The attributes of the token object represent the following:

* **text**: The original word text.
* **dep_**: The syntactic relation connecting child to head.
* **head.text**: The original text of the token head.
* **head.pos_**: The part-of-speech tag of the token head.
* **children tokens**: The immediate syntactic dependents of the token.

spaCy also provides a way to see the dependency parser in action, using its visualization library called displaCy.

In [9]:
from spacy import displacy

visual_sample = "Texas A&M University is a public research university in College Station, Texas."
visual_doc = nlp(visual_sample)

displacy.render(visual_doc, style='dep', jupyter=True, options={'distance': 125})

### 2.8 Word Vectors Similarity

Word vectors similarity is determined by comparing words, text spans and documents and see how similar they are to each other.

In [11]:
nlp = spacy.load('en_core_web_lg')

tokens = nlp('phone computer laptop tablet iPad keyboard cat')
for token1 in tokens:
    for token2 in tokens:
        print(token1.text, token2.text, token1.similarity(token2))

phone phone 1.0
phone computer 0.43940938
phone laptop 0.4505272
phone tablet 0.36992612
phone iPad 0.38192368
phone keyboard 0.39879575
phone cat 0.20879981
computer phone 0.43940938
computer computer 1.0
computer laptop 0.677216
computer tablet 0.39069566
computer iPad 0.36855808
computer keyboard 0.54257494
computer cat 0.25593635
laptop phone 0.4505272
laptop computer 0.677216
laptop laptop 1.0
laptop tablet 0.51973575
laptop iPad 0.49825644
laptop keyboard 0.5842703
laptop cat 0.2226368
tablet phone 0.36992612
tablet computer 0.39069566
tablet laptop 0.51973575
tablet tablet 1.0
tablet iPad 0.52852917
tablet keyboard 0.44440588
tablet cat 0.16365997
iPad phone 0.38192368
iPad computer 0.36855808
iPad laptop 0.49825644
iPad tablet 0.52852917
iPad iPad 1.0
iPad keyboard 0.4158086
iPad cat 0.17459533
keyboard phone 0.39879575
keyboard computer 0.54257494
keyboard laptop 0.5842703
keyboard tablet 0.44440588
keyboard iPad 0.4158086
keyboard keyboard 1.0
keyboard cat 0.19105299
cat phon

Doc, Span, and Token objects contain a method called .similarity to compute similarity. As we can see in the code above, the method produces a number between 0 and 1 to represent the similarity. Related objects have a greater similarity score, while less related objects have a lower similarity score.

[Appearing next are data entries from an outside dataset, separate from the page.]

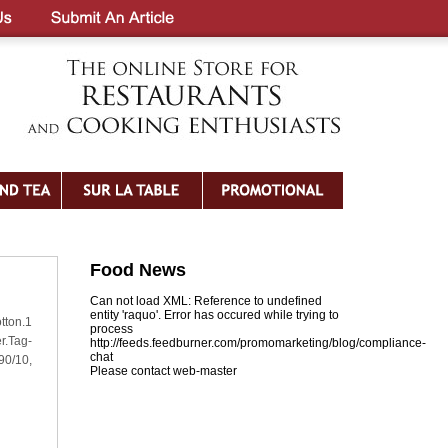
Food News
Can not load XML: Reference to undefined
entity 'raquo'. Error has occured while trying to
tton.1
process
r.Tag-
http://feeds.feedburner.com/promomarketing/blog/compliance-
chat
90/10,
Please contact web-master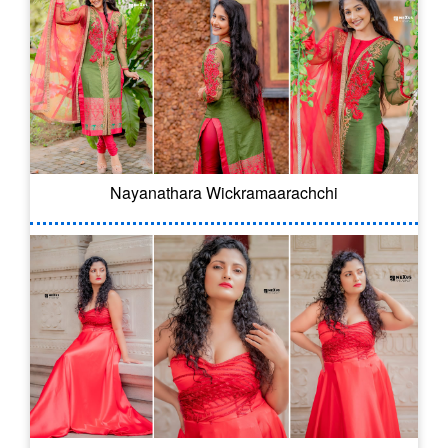
Nayanathara Wickramaarachchi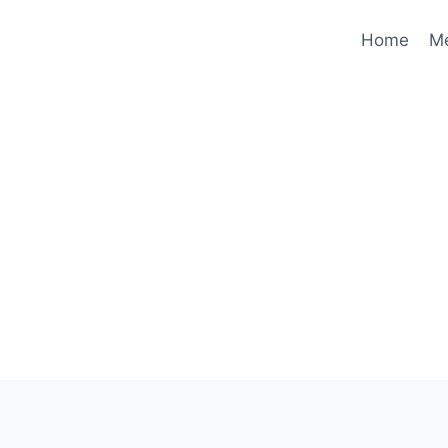
Home
M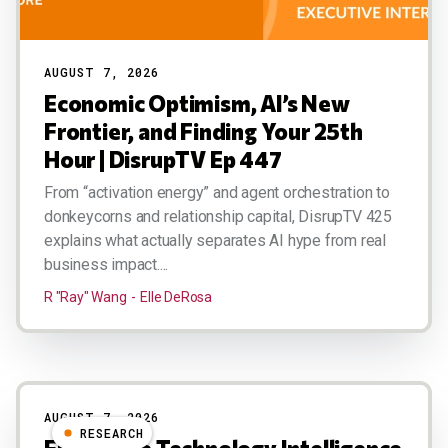
AUGUST 7, 2026
Economic Optimism, AI’s New
Frontier, and Finding Your 25th
Hour | DisrupTV Ep 447
From “activation energy” and agent orchestration to
donkeycorns and relationship capital, DisrupTV 425
explains what actually separates AI hype from real
business impact....
R "Ray" Wang
Elle DeRosa
AUGUST 7, 2026
RESEARCH
Enterprise Technology Intelligence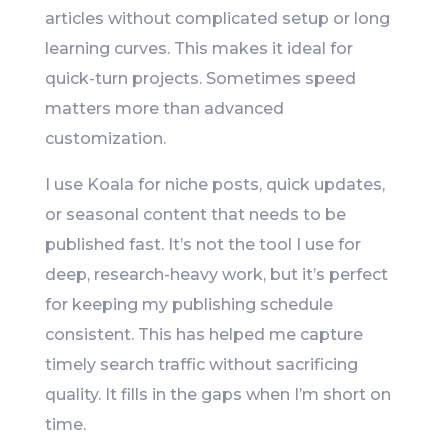
articles without complicated setup or long
learning curves. This makes it ideal for
quick-turn projects. Sometimes speed
matters more than advanced
customization.
I use Koala for niche posts, quick updates,
or seasonal content that needs to be
published fast. It’s not the tool I use for
deep, research-heavy work, but it’s perfect
for keeping my publishing schedule
consistent. This has helped me capture
timely search traffic without sacrificing
quality. It fills in the gaps when I’m short on
time.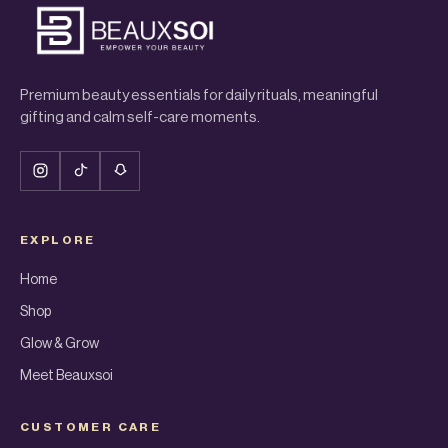
Premium beauty essentials for daily rituals, meaningful
gifting and calm self-care moments.
EXPLORE
Home
Shop
Glow & Grow
Meet Beauxsoi
CUSTOMER CARE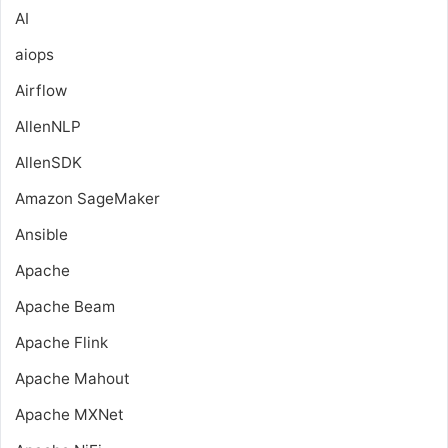
AI
aiops
Airflow
AllenNLP
AllenSDK
Amazon SageMaker
Ansible
Apache
Apache Beam
Apache Flink
Apache Mahout
Apache MXNet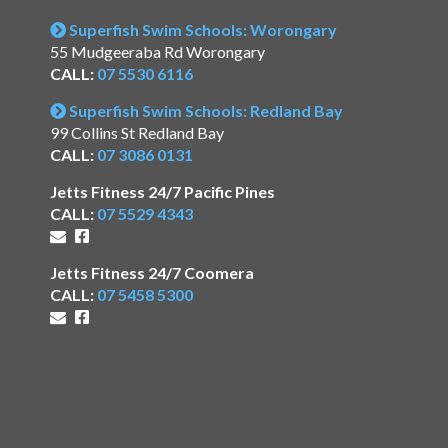
Superfish Swim Schools: Worongary
55 Mudgeeraba Rd Worongary
CALL:
07 5530 6116
Superfish Swim Schools: Redland Bay
99 Collins St Redland Bay
CALL:
07 3086 0131
Jetts Fitness 24/7 Pacific Pines
CALL:
07 5529 4343
Jetts Fitness 24/7 Coomera
CALL:
07 5458 5300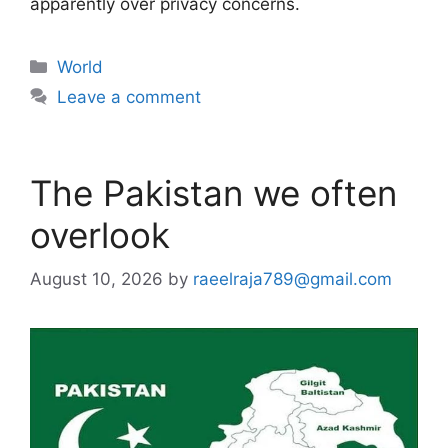
apparently over privacy concerns.
Categories
World
Leave a comment
The Pakistan we often
overlook
August 10, 2026
by
raeelraja789@gmail.com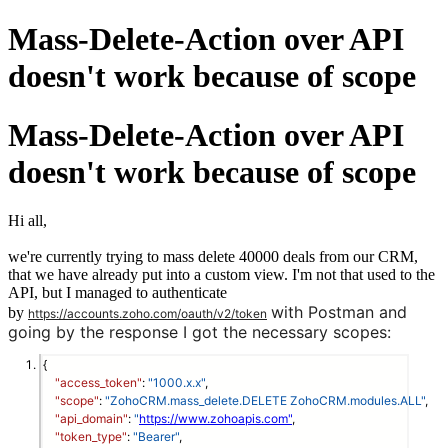
Mass-Delete-Action over API
doesn't work because of scope
Mass-Delete-Action over API
doesn't work because of scope
Hi all,
we're currently trying to mass delete 40000 deals from our CRM,
that we have already put into a custom view. I'm not that used to the
API, but I managed to authenticate
with Postman and
by
https://accounts.zoho.com/oauth/v2/token
going by the response I got the necessary scopes:
{
"access_token"
: 
"1000.x.x"
,
"scope"
: 
"ZohoCRM.mass_delete.DELETE ZohoCRM.modules.ALL"
,
"api_domain"
: 
"
https://www.zohoapis.com"
,
"token_type"
: 
"Bearer"
,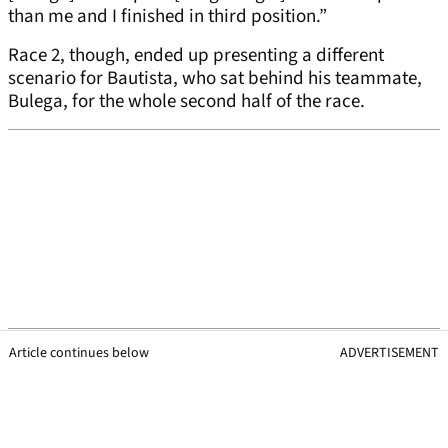
than me and I finished in third position.”
Race 2, though, ended up presenting a different
scenario for Bautista, who sat behind his teammate,
Bulega, for the whole second half of the race.
Article continues below
ADVERTISEMENT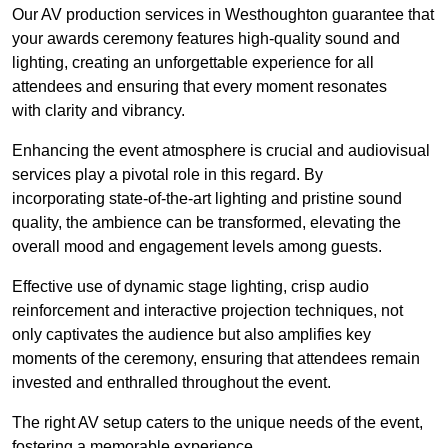
Our AV production services in Westhoughton guarantee that
your awards ceremony features high-quality sound and
lighting, creating an unforgettable experience for all
attendees and ensuring that every moment resonates
with clarity and vibrancy.
Enhancing the event atmosphere is crucial and audiovisual
services play a pivotal role in this regard. By
incorporating state-of-the-art lighting and pristine sound
quality, the ambience can be transformed, elevating the
overall mood and engagement levels among guests.
Effective use of dynamic stage lighting, crisp audio
reinforcement and interactive projection techniques, not
only captivates the audience but also amplifies key
moments of the ceremony, ensuring that attendees remain
invested and enthralled throughout the event.
The right AV setup caters to the unique needs of the event,
fostering a memorable experience.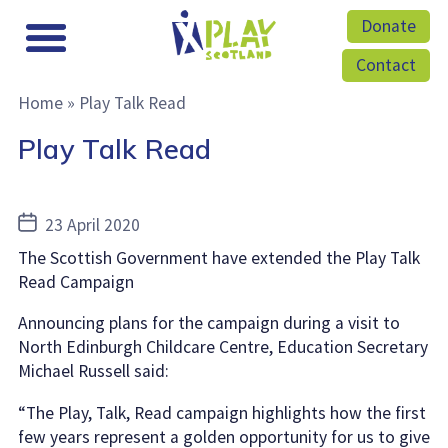
Donate
Contact
Home
»
Play Talk Read
Play Talk Read
Post
23 April 2020
date
The Scottish Government have extended the Play Talk
Read Campaign
Announcing plans for the campaign during a visit to
North Edinburgh Childcare Centre, Education Secretary
Michael Russell said:
“The Play, Talk, Read campaign highlights how the first
few years represent a golden opportunity for us to give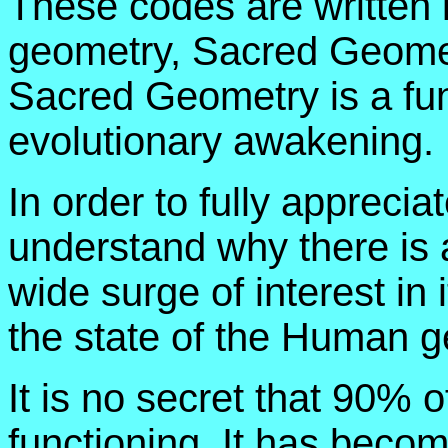
These codes are written i
geometry, Sacred Geome
Sacred Geometry is a fu
evolutionary awakening.
In order to fully apprec
understand why there is 
wide surge of interest in 
the state of the Human g
It is no secret that 90% o
functioning. It has becom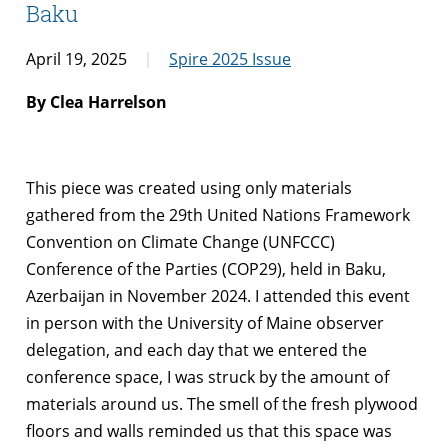
Baku
April 19, 2025
Spire 2025 Issue
By Clea Harrelson
This piece was created using only materials
gathered from the 29th United Nations Framework
Convention on Climate Change (UNFCCC)
Conference of the Parties (COP29), held in Baku,
Azerbaijan in November 2024. I attended this event
in person with the University of Maine observer
delegation, and each day that we entered the
conference space, I was struck by the amount of
materials around us. The smell of the fresh plywood
floors and walls reminded us that this space was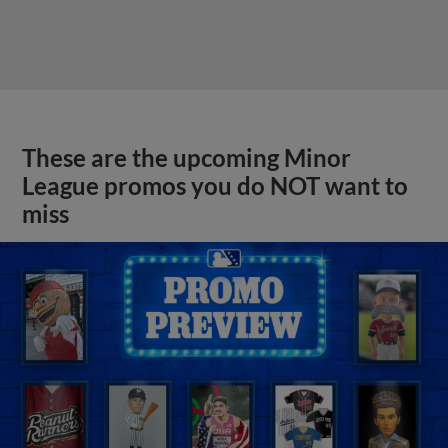
These are the upcoming Minor
League promos you do NOT want to
miss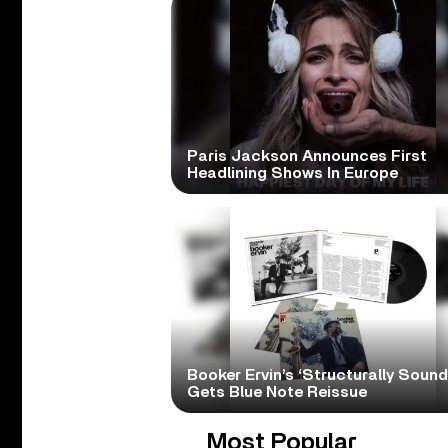
Paris Jackson Announces First
Headlining Shows In Europe
Booker Ervin’s ‘Structurally Sound
Gets Blue Note Reissue
Most Popular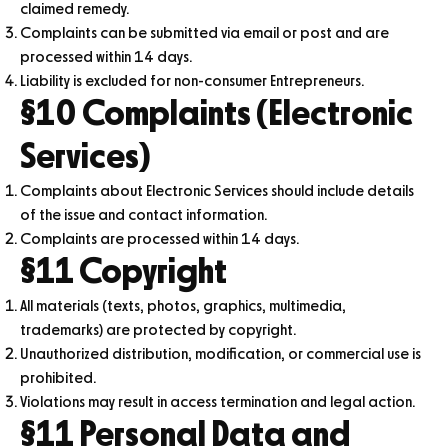
claimed remedy.
Complaints can be submitted via email or post and are
processed within 14 days.
Liability is excluded for non-consumer Entrepreneurs.
§10 Complaints (Electronic
Services)
Complaints about Electronic Services should include details
of the issue and contact information.
Complaints are processed within 14 days.
§11 Copyright
All materials (texts, photos, graphics, multimedia,
trademarks) are protected by copyright.
Unauthorized distribution, modification, or commercial use is
prohibited.
Violations may result in access termination and legal action.
§11 Personal Data and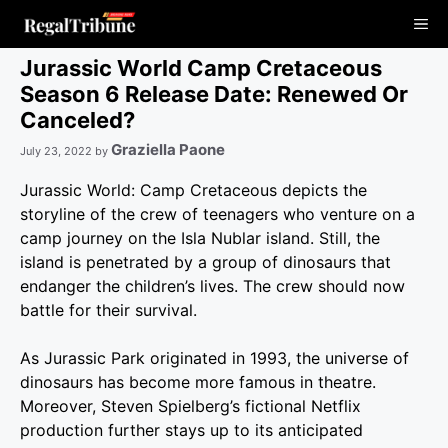
Skip
Me
to
content
Jurassic World Camp Cretaceous
Season 6 Release Date: Renewed Or
Canceled?
Graziella Paone
July 23, 2022
by
Jurassic World: Camp Cretaceous depicts the
storyline of the crew of teenagers who venture on a
camp journey on the Isla Nublar island. Still, the
island is penetrated by a group of dinosaurs that
endanger the children’s lives. The crew should now
battle for their survival.
As Jurassic Park originated in 1993, the universe of
dinosaurs has become more famous in theatre.
Moreover, Steven Spielberg’s fictional Netflix
production further stays up to its anticipated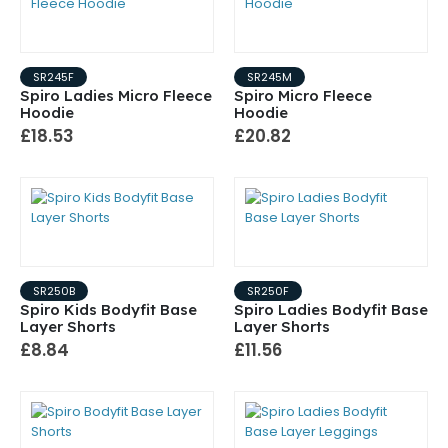
SR245F
SR245M
Spiro Ladies Micro Fleece
Spiro Micro Fleece
Hoodie
Hoodie
£18.53
£20.82
SR250B
SR250F
Spiro Kids Bodyfit Base
Spiro Ladies Bodyfit Base
Layer Shorts
Layer Shorts
£8.84
£11.56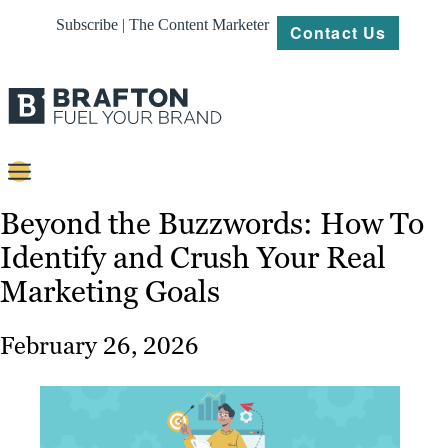
Subscribe | The Content Marketer
Contact Us
Content
Beyond the Buzzwords: How To
Identify and Crush Your Real
Strategy
Marketing Goals
Platforms
Our
February 26, 2026
Work
About
Resources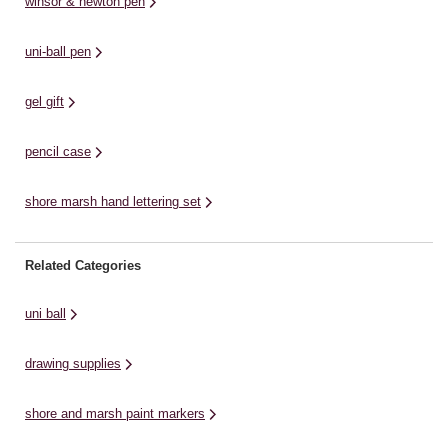
winsor & newton pen
markers. ...
uni-ball pen
gel gift
pencil case
shore marsh hand lettering set
Related Categories
uni ball
drawing supplies
shore and marsh paint markers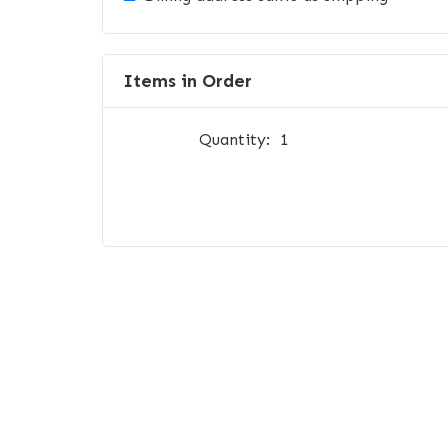
Items in Order
Quantity:  
1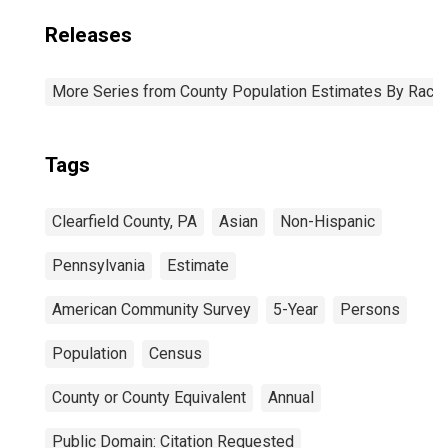
Releases
More Series from County Population Estimates By Race 
Tags
Clearfield County, PA
Asian
Non-Hispanic
Pennsylvania
Estimate
American Community Survey
5-Year
Persons
Population
Census
County or County Equivalent
Annual
Public Domain: Citation Requested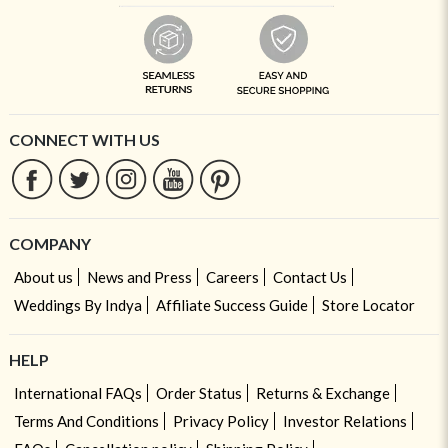
CONNECT WITH US
COMPANY
About us
News and Press
Careers
Contact Us
Weddings By Indya
Affiliate Success Guide
Store Locator
HELP
International FAQs
Order Status
Returns & Exchange
Terms And Conditions
Privacy Policy
Investor Relations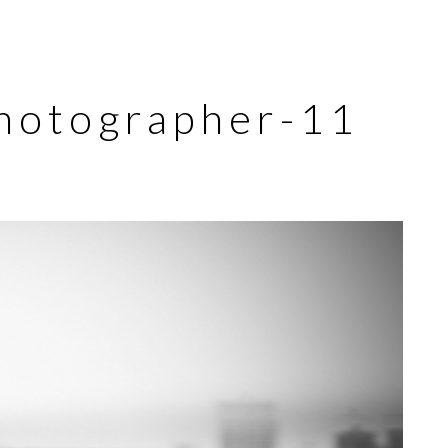
hotographer-11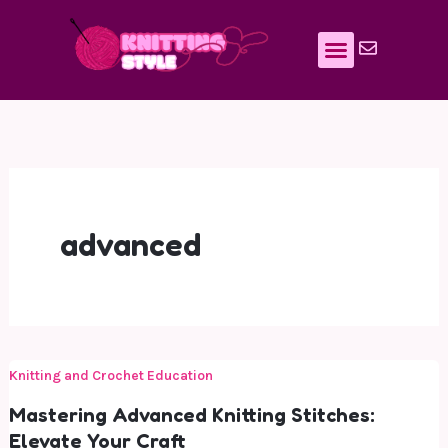
Skip
to
content
advanced
Knitting and Crochet Education
Mastering Advanced Knitting Stitches:
Elevate Your Craft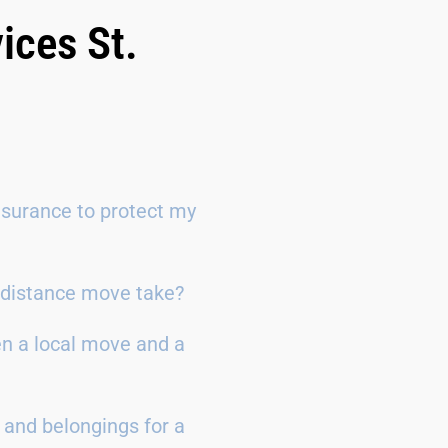
ices St.
surance to protect my
g-distance move take?
en a local move and a
 and belongings for a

Besides words, we can also compute the similarity between two sentences.

In [15]:
doc1 = nlp("Texas A&M University is a public research university in College Station, Texas.")
doc2 = nlp("William Marsh Rice University, commonly known as Rice University, is a private research university in Houston, Texas. ")
doc3 = nlp("Duke University is a private research university in Durham, North Carolina.")
doc4 = nlp("iPhone is the best phone in the world.")

print(doc1.similarity(doc2))
print(doc1.similarity(doc3))
print(doc1.similarity(doc4))
print(doc2.similarity(doc3))
print(doc2.similarity(doc4))
print(doc3.similarity(doc4))

0.9149662098845188
0.9394194747654675
0.7161376005043467
0.9133130517126389
0.7099489517609865
0.687619863757093


## 3. Summary

spaCy is a great NLP library with a huge amount of features, especially for production use. It provides great performance, efficiency and accuracy with state-of-the-art algorithms for NLP tasks. This spotlight just shows a small parts of the full potential of spaCy. There are more to discover in this amazing library.